What is being asked » Your answer must consist of the records exactly as given, with no pictures included.

Supplied material »

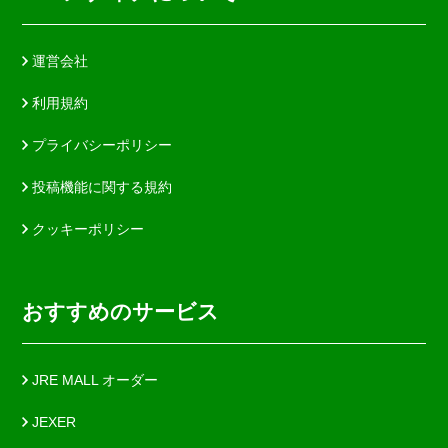
運営会社
利用規約
プライバシーポリシー
投稿機能に関する規約
クッキーポリシー
おすすめのサービス
JRE MALL オーダー
JEXER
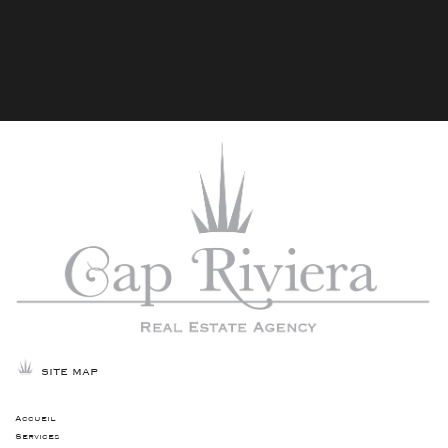
SITE MAP
Accueil
Services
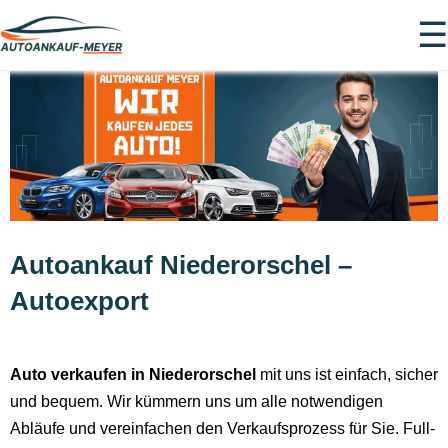
☰
Autoankauf Niederorschel –
Autoexport
Auto verkaufen in Niederorschel
mit uns ist einfach, sicher
und bequem. Wir kümmern uns um alle notwendigen
Abläufe und vereinfachen den Verkaufsprozess für Sie. Full-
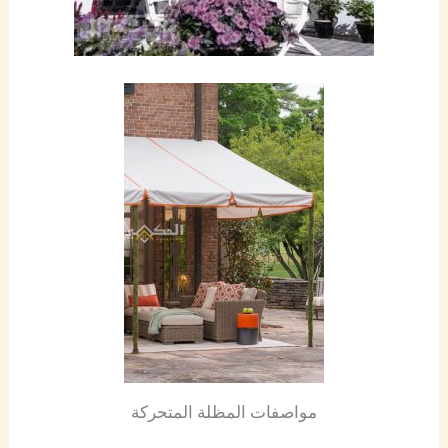
مواصفات المظلة المتحركة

Answer for this exercise »
運営会社
利用規約
プライバシーポリシー
投稿機能に関する規約
クッキーポリシー
おすすめのサービス
JRE MALL オーダー
JEXER
SITE MAP
Accueil
Services
☰
Autoankauf Niederorschel –
Autoexport
Auto verkaufen in Niederorschel
mit uns ist einfach, sicher
und bequem. Wir kümmern uns um alle notwendigen
Abläufe und vereinfachen den Verkaufsprozess für Sie. Full-
مواصفات المظلة المتحركة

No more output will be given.